In other words, let $\mathcal M_\theta$ be a class of possible models, in which each member $m_\theta : H \to \mathbb{R}$ (which is a suitable model for $y$) is indexed by a set of parameters $\theta\in\mathbb{R}^m$. Let $Z_N =\{(y(x_i),x_i)\mid \,x_i\in\mathbb{R}^d\,,i=\,\dots,N\}$ be a set of $N$ measurements and let $V_{Z_N}(\theta):\mathbb{R}^m\to\mathbb R_{\ge 0}$ be a positive function of $\theta$ measuring the fitness of the model indexed by $\theta$ to the training set $Z_N$, then the goal is to find the "best" (in the sense of $V_{Z_N}$) model in $\mathcal{M}_\theta$. The model selection problem can be cast as the following optimization problem
$$
\hat{\theta} = \arg\min_{\theta\in\mathbb{R}^m} V_{Z_N}(\theta)
$$
where $V_{Z_N}(\theta)$ for instance can be taken as the sum of the squares of the prediction error along the dataset $Z_N$:
$$
V_{Z_N}(\theta) = \dfrac{1}{N} \sum_{i=1}^N \left\| y(x_i) - m_\theta(x_i)\right\|^2
$$
When the data set $Z_N$ is known in advance one can use all the optimization methods he wants, however in my case new elements of $Z_N$ comes "online", in the sense that my predictor $m_\theta$ lives in an hybrid time domain in which st given time instant he obtains measurements of a underlying continuous process and he must learn sample by sample a good model for such process.

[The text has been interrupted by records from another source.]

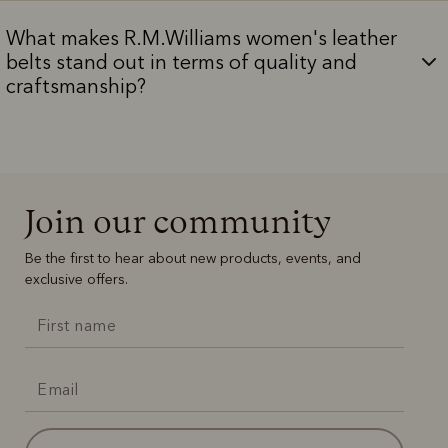
What makes R.M.Williams women's leather
belts stand out in terms of quality and
craftsmanship?
Join our community
Be the first to hear about new products, events, and
exclusive offers.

At any sampling time a new sample $(y(x_i),x_i)$ arrive, and in an infinite time horizon $Z_N$ can thus grow indefinitely. For this reason even if at each time instant the whole $Z_N$ is known, it can be too big to apply some optimization which uses at each step all the samples. For this reason I'm interested in some estimation law that only used very few of the recent samples at each step, possibily relying of the previous estimate.
In particular I'm interested in the following problem: given an initial guess for the optimal parameters $\hat{\theta}_N$, find a recursion law of the kind $\hat{\theta}(i) = f(\hat{\theta}(i-1),y(i))$ which guarantees that the trajectory of $\hat{\theta}(i)$ converges to some compact set $\Theta$ and the restriction of $V_{Z_N}$ to $\Theta$ is a neighborhood of some local minima of $V_{Z_N}$, possibly as small as one wants by properly chosing $f(\cdot)$.